Free clinics are by no means a novelty on the medical landscape, tracing their roots to the Haight-Ashbury Free Clinic movement of the 1960s. But historically, many of them have depended on religious institutions for funding and support. Then, in 1989, a group of first-year medical students in the UC Berkeley-UCSF Joint Medical Program began providing free blood draws and screenings to the uninsured individuals who frequented a homeless drop-in center, and the free clinic model seriously began considering medical students as potential staffers.
Today, the majority of all U.S. medical schools have at least one student-run free clinic under their auspices. Some, such as the University of California, San Diego School of Medicine, have up to four.
The proliferation of these clinics can partially be attributed to a growing desire among the medical community to provide care to those who lack health insurance. Though the Patient Protection and Affordable Care Act is projected to extend healthcare coverage to 32 million more U.S. residents starting January 1 of next year, this still leaves about 30 million individuals uninsured and unable to pay for health services. What has increasingly begun to emerge is a healthcare “safety net,” a complex web of hospitals and community health centers that provide low-cost medical services to individuals regardless of their ability to pay.

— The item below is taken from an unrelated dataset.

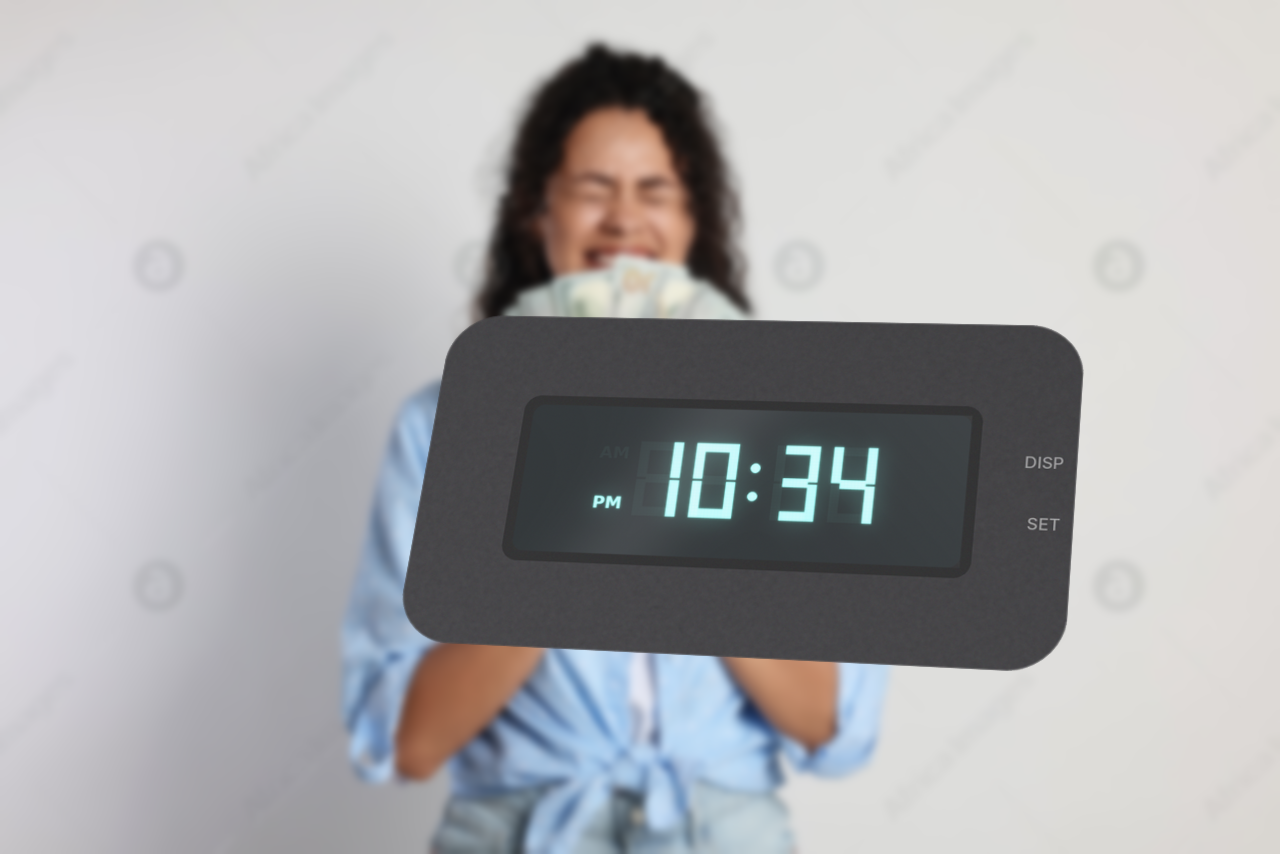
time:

Lauren Wozniak, another student director at the Michigan clinic, recalls an experience she had while teaching at a low-income middle school. A student approached Wozniak’s desk after class and asked Wozniak to look at her tooth. Before Wozniak could respond, the student pried back her jaw to reveal a large crevice in the back of her mouth. Her tooth had completely rotted away.The student had apparently never been to the dentist in her life.
Proponents see the student-run free clinic as playing a small but vital role in the healthcare safety net. The clinic can help uninsured patients, many of whom suffer from complicated chronic diseases, secure care they otherwise would not be able to afford. And because a medical school affiliation gives student-run clinics a steady source of funding and supplies student volunteers eager to work, the student-run model may be more sustainable than its nonprofit counterpart.
“I don’t know where I’d be without this place,” Ron says to me before he is whisked away for his appointment. He’s waited close to an hour for these doctors-to-be to see him, but feels it’s a small price to pay for the time and attention he’ll be receiving for his healthcare needs.
Lately, “health disparities” have become the in-word among the medical community, defined as gaps in quality of healthcare among racial, ethnic, or socioeconomic groups. Though measurements like infant mortality and lifespan have improved across the nation as a whole, the medical community has increasingly begun to identify minority groups that bear a disproportionately greater burden of preventable disease, death, and disabilities compared to the rest of the population.
African Americans, for example, have an elevated likelihood of developing diabetes or hypertension that cannot be exclusively explained by their genetic makeup. Health experts believe that the reasons for these health differences lie within the medical system itself, whether it’s because factors in these patients’ lives prevent them from getting regular medical attention or because physicians are not asking the right questions during visits. People interested in eliminating health disparities do not just focus on diagnosing diseases and prescribing medications, opting to take more creative approaches to healthcare. For instance, the Mobile Clinic Project at UCLA is funding bus ticket vouchers to make sure patients do not miss appointments, while the Joy Southfield Clinic in Detroit is sponsoring community gardens to promote healthy eating habits.